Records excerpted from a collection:
□ □ □
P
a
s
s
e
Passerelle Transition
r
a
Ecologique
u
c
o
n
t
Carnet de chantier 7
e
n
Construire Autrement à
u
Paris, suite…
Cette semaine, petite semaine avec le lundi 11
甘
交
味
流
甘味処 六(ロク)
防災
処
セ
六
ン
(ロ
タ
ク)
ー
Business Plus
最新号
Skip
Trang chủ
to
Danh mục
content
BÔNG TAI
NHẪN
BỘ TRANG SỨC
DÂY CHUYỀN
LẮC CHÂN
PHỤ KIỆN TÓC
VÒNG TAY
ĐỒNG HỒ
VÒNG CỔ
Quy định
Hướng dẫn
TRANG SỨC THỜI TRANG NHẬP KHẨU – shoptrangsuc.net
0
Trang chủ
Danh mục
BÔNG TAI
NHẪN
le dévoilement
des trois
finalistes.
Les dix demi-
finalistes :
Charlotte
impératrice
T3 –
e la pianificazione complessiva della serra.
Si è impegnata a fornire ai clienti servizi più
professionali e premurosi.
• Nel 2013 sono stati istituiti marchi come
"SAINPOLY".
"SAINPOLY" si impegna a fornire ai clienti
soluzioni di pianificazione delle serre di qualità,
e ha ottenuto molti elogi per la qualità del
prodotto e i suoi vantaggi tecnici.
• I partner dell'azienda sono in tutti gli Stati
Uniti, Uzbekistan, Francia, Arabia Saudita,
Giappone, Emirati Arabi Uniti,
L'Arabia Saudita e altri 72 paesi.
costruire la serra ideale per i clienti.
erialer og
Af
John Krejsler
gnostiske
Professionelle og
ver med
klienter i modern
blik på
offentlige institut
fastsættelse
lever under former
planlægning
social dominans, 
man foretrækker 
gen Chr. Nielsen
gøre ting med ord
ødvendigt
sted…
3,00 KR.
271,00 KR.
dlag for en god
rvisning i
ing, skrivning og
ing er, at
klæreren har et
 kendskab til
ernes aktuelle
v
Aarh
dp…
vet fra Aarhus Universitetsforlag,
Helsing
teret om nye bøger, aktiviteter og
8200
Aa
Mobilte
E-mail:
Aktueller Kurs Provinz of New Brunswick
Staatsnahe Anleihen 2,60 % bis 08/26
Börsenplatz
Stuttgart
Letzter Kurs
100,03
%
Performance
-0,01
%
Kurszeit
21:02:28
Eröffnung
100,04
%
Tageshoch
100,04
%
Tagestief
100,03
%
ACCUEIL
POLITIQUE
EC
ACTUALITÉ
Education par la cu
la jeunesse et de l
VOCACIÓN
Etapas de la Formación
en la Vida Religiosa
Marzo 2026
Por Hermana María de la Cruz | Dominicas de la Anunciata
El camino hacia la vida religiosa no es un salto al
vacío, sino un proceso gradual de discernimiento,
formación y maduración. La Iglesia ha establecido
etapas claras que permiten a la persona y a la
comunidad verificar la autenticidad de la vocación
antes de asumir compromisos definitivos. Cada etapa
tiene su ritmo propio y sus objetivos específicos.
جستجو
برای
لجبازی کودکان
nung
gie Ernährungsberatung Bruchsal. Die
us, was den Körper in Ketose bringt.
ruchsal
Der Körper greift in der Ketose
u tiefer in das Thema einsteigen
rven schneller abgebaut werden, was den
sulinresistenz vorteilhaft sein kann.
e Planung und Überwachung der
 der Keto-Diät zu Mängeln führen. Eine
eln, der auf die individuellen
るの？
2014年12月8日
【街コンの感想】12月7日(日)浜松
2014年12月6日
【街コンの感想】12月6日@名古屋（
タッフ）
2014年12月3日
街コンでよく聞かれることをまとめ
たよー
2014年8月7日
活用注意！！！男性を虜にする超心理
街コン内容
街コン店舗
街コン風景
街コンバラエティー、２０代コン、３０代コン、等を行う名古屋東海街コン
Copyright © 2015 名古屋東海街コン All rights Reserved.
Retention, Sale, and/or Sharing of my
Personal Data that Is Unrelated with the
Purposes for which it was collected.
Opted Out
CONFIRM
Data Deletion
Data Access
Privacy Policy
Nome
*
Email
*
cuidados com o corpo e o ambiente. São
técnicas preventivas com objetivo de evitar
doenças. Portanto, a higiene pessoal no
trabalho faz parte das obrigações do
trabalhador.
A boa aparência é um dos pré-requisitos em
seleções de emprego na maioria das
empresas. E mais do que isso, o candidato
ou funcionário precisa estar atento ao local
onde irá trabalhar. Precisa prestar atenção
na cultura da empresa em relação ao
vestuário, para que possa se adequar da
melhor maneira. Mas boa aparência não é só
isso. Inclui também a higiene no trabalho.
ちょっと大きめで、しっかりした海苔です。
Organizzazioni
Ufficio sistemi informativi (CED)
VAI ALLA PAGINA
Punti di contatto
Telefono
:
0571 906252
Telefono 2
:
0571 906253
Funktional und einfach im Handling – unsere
□ □ □
Line by line, please reproduce the records exactly.

P
a
s
s
e
Passerelle Transition
r
a
Ecologique
u
c
o
n
t
Carnet de chantier 7
e
n
Construire Autrement à
u
Paris, suite…
Cette semaine, petite semaine avec le lundi 11
甘
交
味
流
甘味処 六(ロク)
防災
処
セ
六
ン
(ロ
タ
ク)
ー
Business Plus
最新号
Skip
Trang chủ
to
Danh mục
content
BÔNG TAI
NHẪN
BỘ TRANG SỨC
DÂY CHUYỀN
LẮC CHÂN
PHỤ KIỆN TÓC
VÒNG TAY
ĐỒNG HỒ
VÒNG CỔ
Quy định
Hướng dẫn
TRANG SỨC THỜI TRANG NHẬP KHẨU – shoptrangsuc.net
0
Trang chủ
Danh mục
BÔNG TAI
NHẪN
le dévoilement
des trois
finalistes.
Les dix demi-
finalistes :
Charlotte
impératrice
T3 –
e la pianificazione complessiva della serra.
Si è impegnata a fornire ai clienti servizi più
professionali e premurosi.
• Nel 2013 sono stati istituiti marchi come
"SAINPOLY".
"SAINPOLY" si impegna a fornire ai clienti
soluzioni di pianificazione delle serre di qualità,
e ha ottenuto molti elogi per la qualità del
prodotto e i suoi vantaggi tecnici.
• I partner dell'azienda sono in tutti gli Stati
Uniti, Uzbekistan, Francia, Arabia Saudita,
Giappone, Emirati Arabi Uniti,
L'Arabia Saudita e altri 72 paesi.
costruire la serra ideale per i clienti.
erialer og
Af
John Krejsler
gnostiske
Professionelle og
ver med
klienter i modern
blik på
offentlige institut
fastsættelse
lever under former
planlægning
social dominans, 
man foretrækker 
gen Chr. Nielsen
gøre ting med ord
ødvendigt
sted…
3,00 KR.
271,00 KR.
dlag for en god
rvisning i
ing, skrivning og
ing er, at
klæreren har et
 kendskab til
ernes aktuelle
v
Aarh
dp…
vet fra Aarhus Universitetsforlag,
Helsing
teret om nye bøger, aktiviteter og
8200
Aa
Mobilte
E-mail:
Aktueller Kurs Provinz of New Brunswick
Staatsnahe Anleihen 2,60 % bis 08/26
Börsenplatz
Stuttgart
Letzter Kurs
100,03
%
Performance
-0,01
%
Kurszeit
21:02:28
Eröffnung
100,04
%
Tageshoch
100,04
%
Tagestief
100,03
%
ACCUEIL
POLITIQUE
EC
ACTUALITÉ
Education par la cu
la jeunesse et de l
VOCACIÓN
Etapas de la Formación
en la Vida Religiosa
Marzo 2026
Por Hermana María de la Cruz | Dominicas de la Anunciata
El camino hacia la vida religiosa no es un salto al
vacío, sino un proceso gradual de discernimiento,
formación y maduración. La Iglesia ha establecido
etapas claras que permiten a la persona y a la
comunidad verificar la autenticidad de la vocación
antes de asumir compromisos definitivos. Cada etapa
tiene su ritmo propio y sus objetivos específicos.
جستجو
برای
لجبازی کودکان
nung
gie Ernährungsberatung Bruchsal. Die
us, was den Körper in Ketose bringt.
ruchsal
Der Körper greift in der Ketose
u tiefer in das Thema einsteigen
rven schneller abgebaut werden, was den
sulinresistenz vorteilhaft sein kann.
e Planung und Überwachung der
 der Keto-Diät zu Mängeln führen. Eine
eln, der auf die individuellen
るの？
2014年12月8日
【街コンの感想】12月7日(日)浜松
2014年12月6日
【街コンの感想】12月6日@名古屋（
タッフ）
2014年12月3日
街コンでよく聞かれることをまとめ
たよー
2014年8月7日
活用注意！！！男性を虜にする超心理
街コン内容
街コン店舗
街コン風景
街コンバラエティー、２０代コン、３０代コン、等を行う名古屋東海街コン
Copyright © 2015 名古屋東海街コン All rights Reserved.
Retention, Sale, and/or Sharing of my
Personal Data that Is Unrelated with the
Purposes for which it was collected.
Opted Out
CONFIRM
Data Deletion
Data Access
Privacy Policy
Nome
*
Email
*
cuidados com o corpo e o ambiente. São
técnicas preventivas com objetivo de evitar
doenças. Portanto, a higiene pessoal no
trabalho faz parte das obrigações do
trabalhador.
A boa aparência é um dos pré-requisitos em
seleções de emprego na maioria das
empresas. E mais do que isso, o candidato
ou funcionário precisa estar atento ao local
onde irá trabalhar. Precisa prestar atenção
na cultura da empresa em relação ao
vestuário, para que possa se adequar da
melhor maneira. Mas boa aparência não é só
isso. Inclui também a higiene no trabalho.
ちょっと大きめで、しっかりした海苔です。
Organizzazioni
Ufficio sistemi informativi (CED)
VAI ALLA PAGINA
Punti di contatto
Telefono
:
0571 906252
Telefono 2
:
0571 906253
Funktional und einfach im Handling – unsere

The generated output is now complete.